-- Opening Marker --
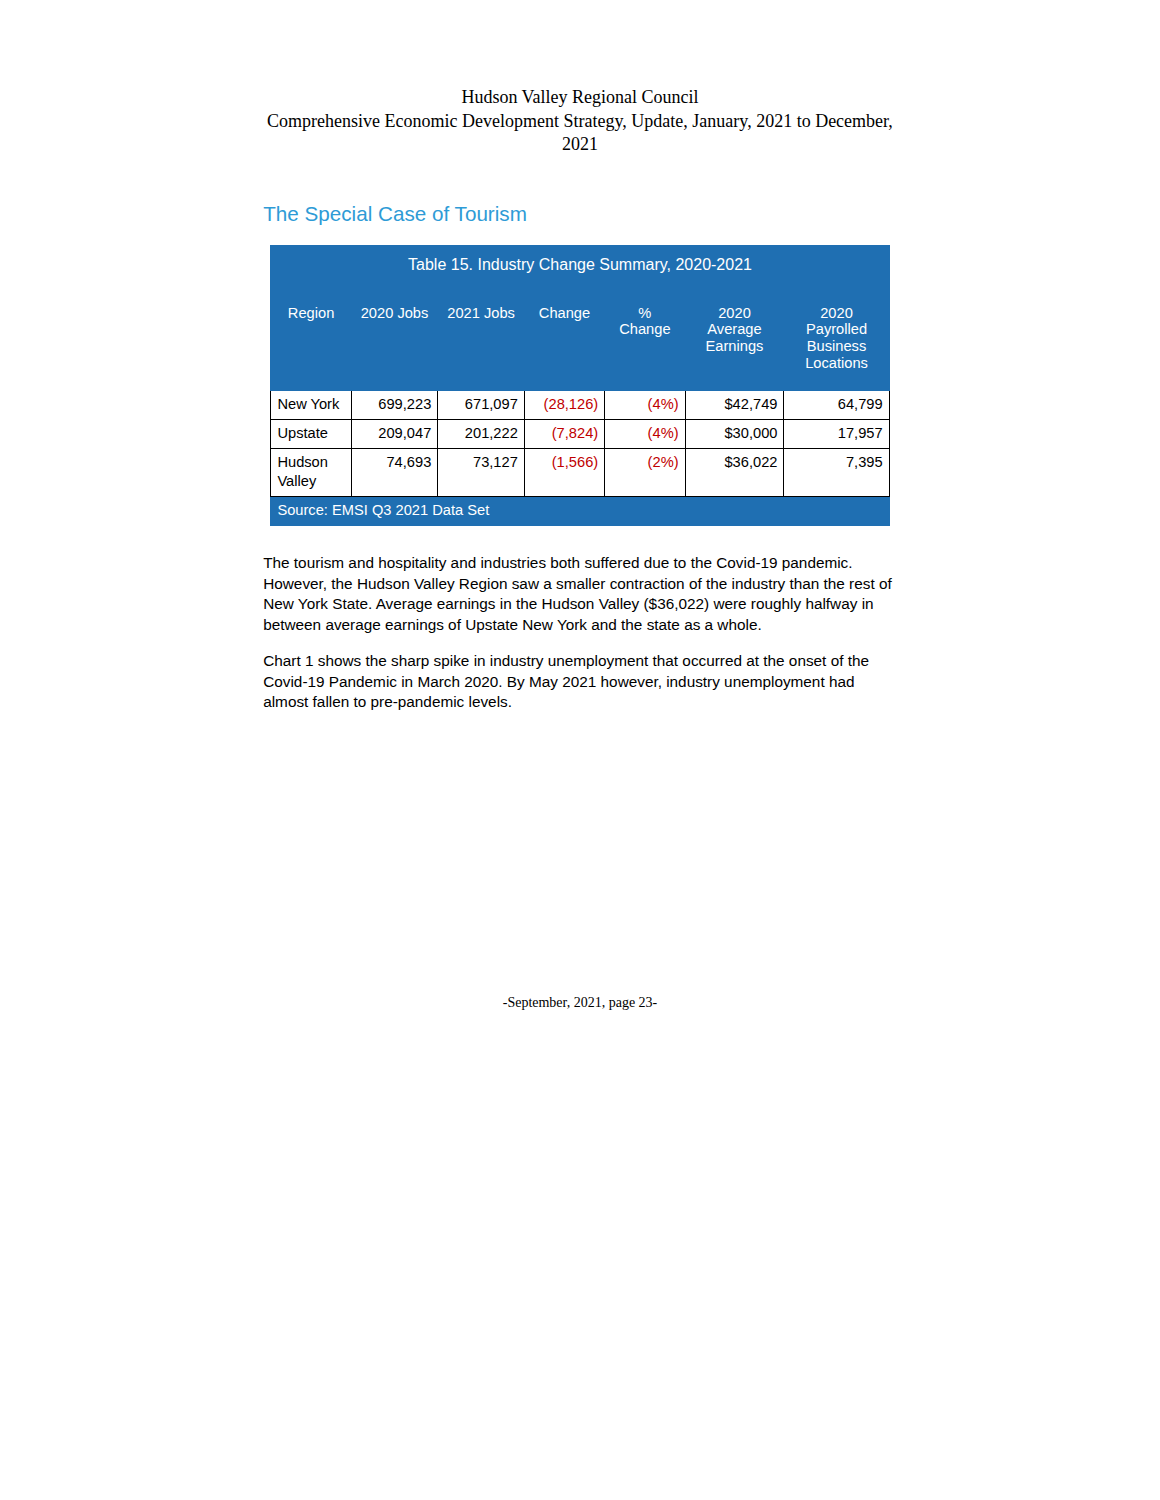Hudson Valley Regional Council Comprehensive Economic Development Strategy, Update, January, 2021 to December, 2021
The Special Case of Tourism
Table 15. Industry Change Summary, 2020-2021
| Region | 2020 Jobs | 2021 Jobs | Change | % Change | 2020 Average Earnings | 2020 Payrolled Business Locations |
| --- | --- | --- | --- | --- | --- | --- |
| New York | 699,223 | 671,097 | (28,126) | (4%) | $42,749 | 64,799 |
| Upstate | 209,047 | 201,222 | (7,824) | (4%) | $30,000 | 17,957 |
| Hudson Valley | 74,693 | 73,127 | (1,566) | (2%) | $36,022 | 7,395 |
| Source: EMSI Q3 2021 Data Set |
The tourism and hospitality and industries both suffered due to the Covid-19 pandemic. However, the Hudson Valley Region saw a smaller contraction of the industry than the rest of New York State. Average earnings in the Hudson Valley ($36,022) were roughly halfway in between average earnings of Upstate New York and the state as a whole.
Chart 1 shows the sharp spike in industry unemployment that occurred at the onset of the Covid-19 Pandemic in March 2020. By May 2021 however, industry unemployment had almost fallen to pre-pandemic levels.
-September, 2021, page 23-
-- Closing Marker --
-- Opening Marker --
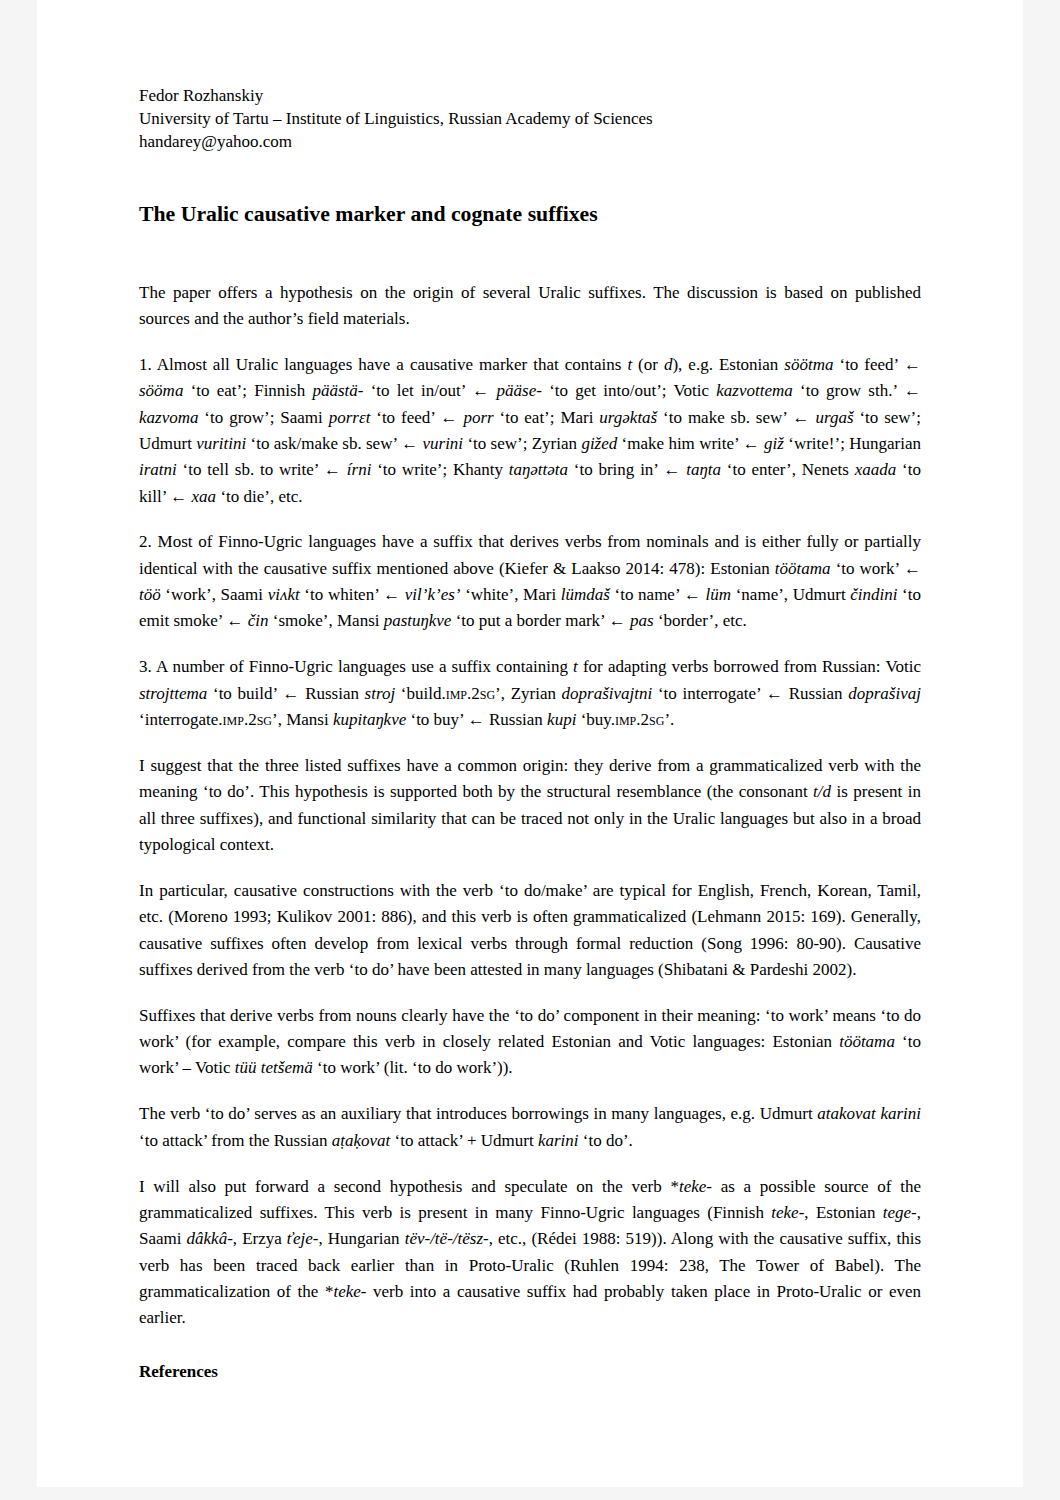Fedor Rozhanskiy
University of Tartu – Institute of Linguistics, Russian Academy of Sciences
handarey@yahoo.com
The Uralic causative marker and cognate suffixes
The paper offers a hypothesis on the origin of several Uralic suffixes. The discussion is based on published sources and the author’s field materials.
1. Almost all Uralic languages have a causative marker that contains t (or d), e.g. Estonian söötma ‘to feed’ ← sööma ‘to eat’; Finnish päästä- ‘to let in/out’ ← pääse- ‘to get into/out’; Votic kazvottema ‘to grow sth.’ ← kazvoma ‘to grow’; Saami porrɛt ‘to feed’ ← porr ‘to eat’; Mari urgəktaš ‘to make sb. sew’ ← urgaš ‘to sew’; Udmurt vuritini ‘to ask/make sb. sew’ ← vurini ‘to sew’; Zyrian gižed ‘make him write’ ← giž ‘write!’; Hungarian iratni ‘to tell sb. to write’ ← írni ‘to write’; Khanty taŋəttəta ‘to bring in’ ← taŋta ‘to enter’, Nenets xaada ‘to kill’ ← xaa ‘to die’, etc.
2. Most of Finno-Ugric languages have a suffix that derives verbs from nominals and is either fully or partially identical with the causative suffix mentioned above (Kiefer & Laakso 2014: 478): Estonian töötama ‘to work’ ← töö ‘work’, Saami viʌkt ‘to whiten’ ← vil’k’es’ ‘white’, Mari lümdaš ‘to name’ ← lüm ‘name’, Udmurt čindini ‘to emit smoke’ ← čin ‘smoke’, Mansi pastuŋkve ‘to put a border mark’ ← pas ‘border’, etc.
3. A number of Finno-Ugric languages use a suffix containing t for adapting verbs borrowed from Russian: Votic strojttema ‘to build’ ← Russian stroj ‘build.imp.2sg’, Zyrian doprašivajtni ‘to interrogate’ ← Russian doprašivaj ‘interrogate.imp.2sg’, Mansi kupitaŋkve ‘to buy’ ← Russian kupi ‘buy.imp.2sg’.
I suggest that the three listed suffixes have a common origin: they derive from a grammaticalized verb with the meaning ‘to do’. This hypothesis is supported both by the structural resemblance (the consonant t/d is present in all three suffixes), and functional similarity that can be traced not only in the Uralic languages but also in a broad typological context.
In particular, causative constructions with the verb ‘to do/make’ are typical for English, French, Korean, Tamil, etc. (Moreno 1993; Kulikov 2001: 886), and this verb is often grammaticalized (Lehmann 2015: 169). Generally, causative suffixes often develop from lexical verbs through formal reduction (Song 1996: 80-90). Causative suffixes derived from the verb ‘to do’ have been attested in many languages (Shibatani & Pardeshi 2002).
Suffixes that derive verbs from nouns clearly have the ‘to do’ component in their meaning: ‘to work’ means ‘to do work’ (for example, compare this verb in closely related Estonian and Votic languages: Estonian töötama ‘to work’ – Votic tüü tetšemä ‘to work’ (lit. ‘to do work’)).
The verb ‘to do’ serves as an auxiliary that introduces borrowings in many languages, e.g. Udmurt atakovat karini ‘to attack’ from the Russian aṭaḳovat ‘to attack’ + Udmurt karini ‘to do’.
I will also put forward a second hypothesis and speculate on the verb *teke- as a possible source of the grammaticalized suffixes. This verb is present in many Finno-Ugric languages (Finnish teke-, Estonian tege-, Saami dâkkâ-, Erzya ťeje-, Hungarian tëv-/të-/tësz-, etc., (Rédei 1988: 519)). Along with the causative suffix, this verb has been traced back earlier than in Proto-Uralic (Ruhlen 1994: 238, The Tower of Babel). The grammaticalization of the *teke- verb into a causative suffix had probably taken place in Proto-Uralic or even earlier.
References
-- Closing Marker --
-- Opening Marker --
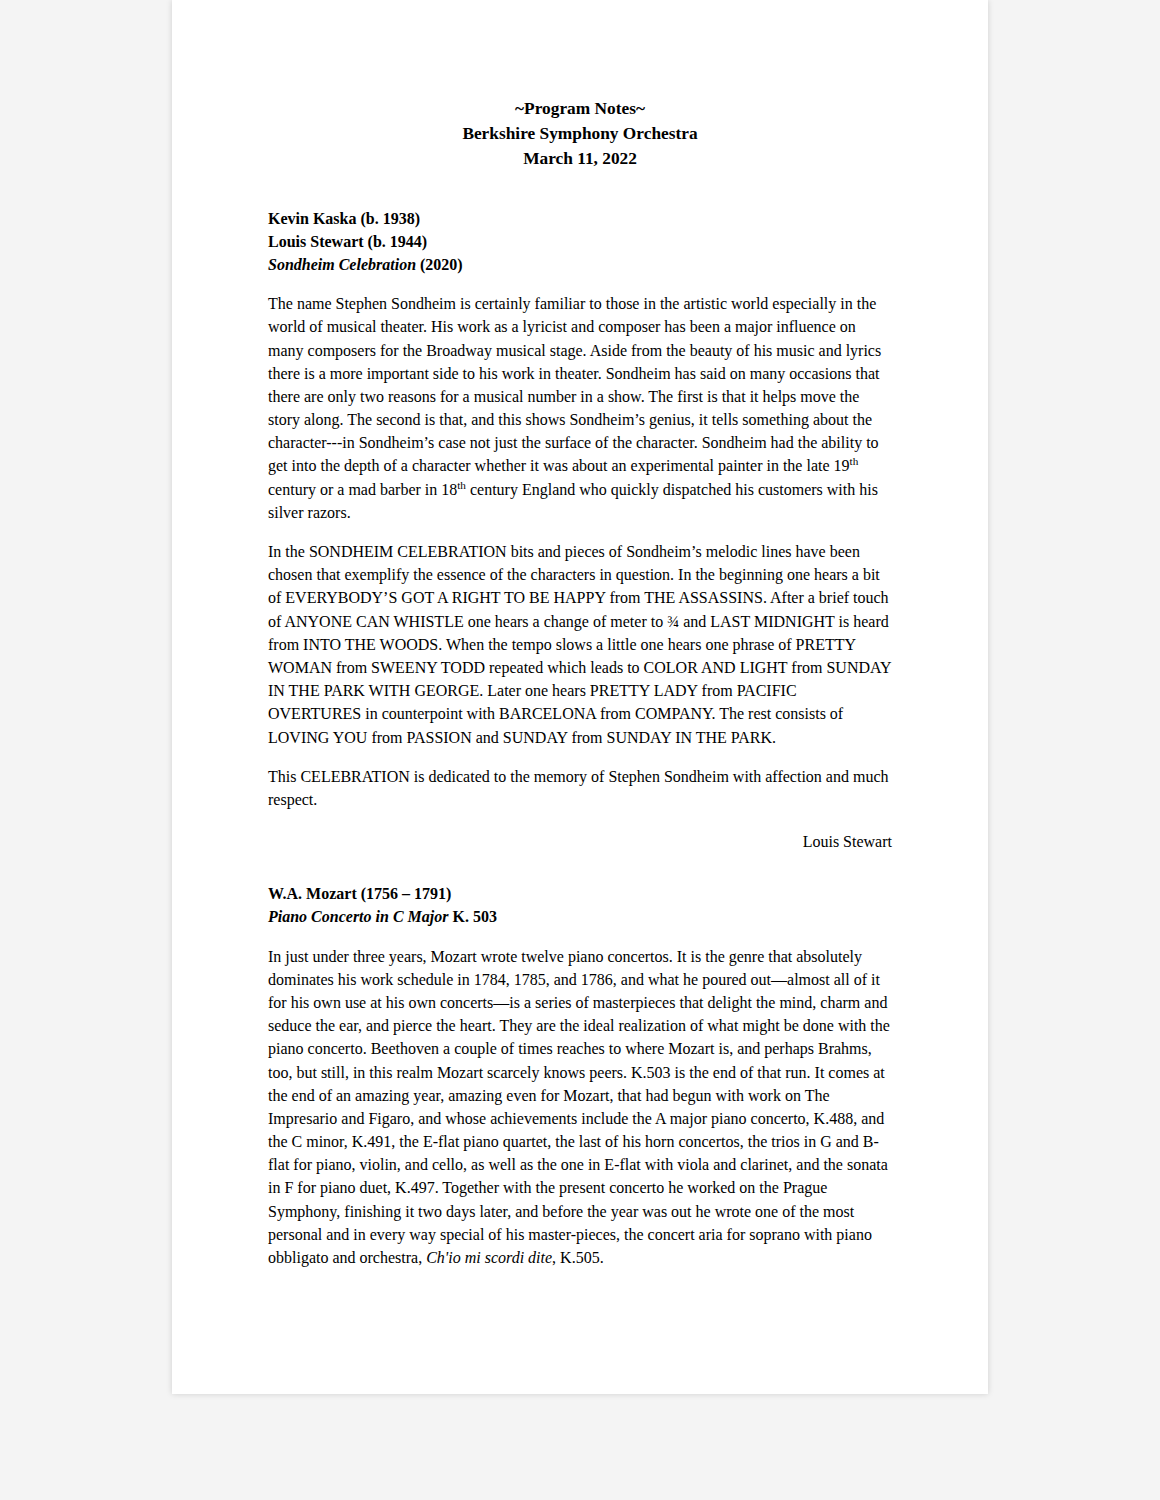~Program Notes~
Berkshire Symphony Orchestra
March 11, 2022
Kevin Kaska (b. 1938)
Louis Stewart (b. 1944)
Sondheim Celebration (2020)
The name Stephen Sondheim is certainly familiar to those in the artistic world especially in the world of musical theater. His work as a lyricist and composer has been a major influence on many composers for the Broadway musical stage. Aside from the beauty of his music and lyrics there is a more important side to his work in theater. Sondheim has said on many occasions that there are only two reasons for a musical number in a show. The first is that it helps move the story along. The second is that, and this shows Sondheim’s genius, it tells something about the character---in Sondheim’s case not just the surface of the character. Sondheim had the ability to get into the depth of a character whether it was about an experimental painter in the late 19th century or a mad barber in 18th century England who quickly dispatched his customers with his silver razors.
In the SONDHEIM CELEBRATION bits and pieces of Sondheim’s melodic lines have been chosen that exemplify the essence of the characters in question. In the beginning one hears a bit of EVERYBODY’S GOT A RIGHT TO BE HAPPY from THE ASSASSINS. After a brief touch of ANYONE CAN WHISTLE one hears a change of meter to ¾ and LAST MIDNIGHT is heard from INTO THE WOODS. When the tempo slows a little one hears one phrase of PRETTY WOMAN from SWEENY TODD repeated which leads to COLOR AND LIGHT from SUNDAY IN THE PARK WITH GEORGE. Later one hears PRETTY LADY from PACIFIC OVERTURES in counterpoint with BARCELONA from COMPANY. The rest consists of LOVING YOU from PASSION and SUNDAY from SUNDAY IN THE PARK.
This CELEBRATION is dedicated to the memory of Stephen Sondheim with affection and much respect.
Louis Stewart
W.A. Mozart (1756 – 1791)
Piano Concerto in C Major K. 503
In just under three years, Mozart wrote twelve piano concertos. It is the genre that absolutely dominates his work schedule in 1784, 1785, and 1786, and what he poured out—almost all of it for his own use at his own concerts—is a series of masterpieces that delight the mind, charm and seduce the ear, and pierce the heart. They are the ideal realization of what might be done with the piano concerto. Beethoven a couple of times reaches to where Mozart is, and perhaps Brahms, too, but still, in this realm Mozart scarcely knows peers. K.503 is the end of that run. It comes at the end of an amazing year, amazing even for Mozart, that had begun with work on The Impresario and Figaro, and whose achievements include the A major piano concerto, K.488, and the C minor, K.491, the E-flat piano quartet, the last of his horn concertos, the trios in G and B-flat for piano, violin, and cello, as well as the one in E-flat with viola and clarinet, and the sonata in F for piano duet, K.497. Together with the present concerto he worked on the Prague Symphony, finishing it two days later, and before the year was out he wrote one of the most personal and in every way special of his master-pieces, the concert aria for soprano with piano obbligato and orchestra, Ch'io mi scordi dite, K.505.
-- Closing Marker --
About this exercise | What belongs in the answer is each line above from the line with "Hudson Valley Regional" to the line with "2021 Data Set |", inclusive, reproduced exactly and free of pictures.

The answer |
Hudson Valley Regional Council Comprehensive Economic Development Strategy, Update, January, 2021 to December, 2021
The Special Case of Tourism
Table 15. Industry Change Summary, 2020-2021
| Region | 2020 Jobs | 2021 Jobs | Change | % Change | 2020 Average Earnings | 2020 Payrolled Business Locations |
| --- | --- | --- | --- | --- | --- | --- |
| New York | 699,223 | 671,097 | (28,126) | (4%) | $42,749 | 64,799 |
| Upstate | 209,047 | 201,222 | (7,824) | (4%) | $30,000 | 17,957 |
| Hudson Valley | 74,693 | 73,127 | (1,566) | (2%) | $36,022 | 7,395 |
| Source: EMSI Q3 2021 Data Set |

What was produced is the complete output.